Unaí, sertão de Minas, início dos anos 1970.
Meu pai era juiz, e dos bravos.
Como mandava a tradição familiar, nada era conversado com os filhos. Mudávamos de uma casa para outra, de uma escola para outra, de uma cidade para outra, sem qualquer espóiler.
Havia apenas dois tipos de explicação para qualquer questionamento: “é porque é” e “não porque não”.
O mundo era um mistério.
Um dia batem palma na varanda e vou atender.
– Um presente para o doutor.
É uma melancia.
Num lugar sem luz elétrica – logo, sem geladeira – e sob um calor do cão, a perspectiva de matar a sede numa melancia é o mais próximo do êxtase místico que uma criança de dez anos pode chegar.
Mas meu pai sentencia:
– Joga fora essa melancia!
Corta para os coadjuvantes da cena: quatro crianças suarentas, cobertas de pó vermelho. Quatro boquinhas salivantes, quatro pares de olhinhos incrédulos e imantados por uma melancia que deverá ir para o lixo.
Minha mãe tira a melancia da minha mão, vai até o fundo do quintal e a atira por cima do muro, num terreno baldio. Sem dizer uma palavra.
Restam-nos, à filharada inconsolável, duas opções: chorar a melancia perdida ou…
Optamos pelo “ou”.
Na primeira distração da minha mãe, pulamos o muro e devoramos a melancia esborrachada – e dulcíssima – ali mesmo, no terreno do vizinho.
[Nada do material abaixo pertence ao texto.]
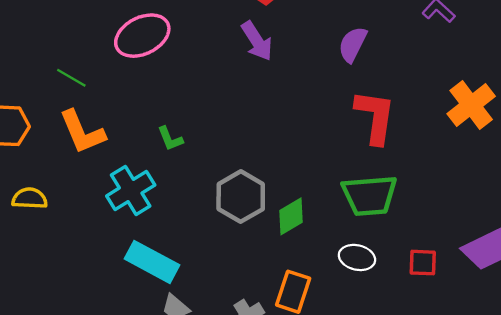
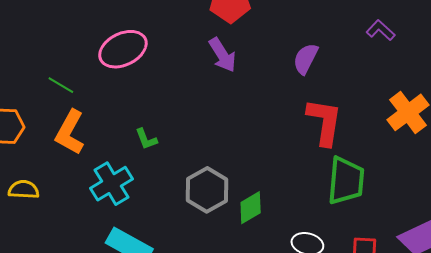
orange L-shape: (82, 132) -> (70, 132), turned 51
green trapezoid: (370, 195) -> (346, 181), moved, turned -81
Comemos com as mãos, que é a melhor maneira de se comer qualquer fruta. E com as mãos sujas, o que torna incomparável o sabor do que quer que seja.
Retornamos de cara lambuzada, vingados, dessedentados e felizes.
Meus pais também não conversavam muito entre si. Falavam um com o outro apenas a metade do essencial. Quase tudo era na base do não dito.
À noite, minha mãe finalmente não conseguiu se segurar:
– Tinha mesmo de jogar fora a melancia? Você viu a cara que as crianças fizeram?
Meu pai, impassível:
– Avisaram que iam tentar me matar. A melancia com certeza estava envenenada.
Meus três irmãos dormiram o sono dos saciados, nadando de braçada na memória da polpa vermelha salpicada de sementinhas pretas. Eu fui de pai-nosso em ave-maria, passando por creio-em-deus-pai e salve-rainha, madrugada adentro, os olhos arregalados, tentando me lembrar onde tinha ido parar o escapulário que me salvaria de passar o resto da eternidade no porão do purgatório, pagando pelo pecado da gula – e por três assassinatos culposos, premeditados, por motivo torpe e sem dar às vítimas possibilidade de defesa.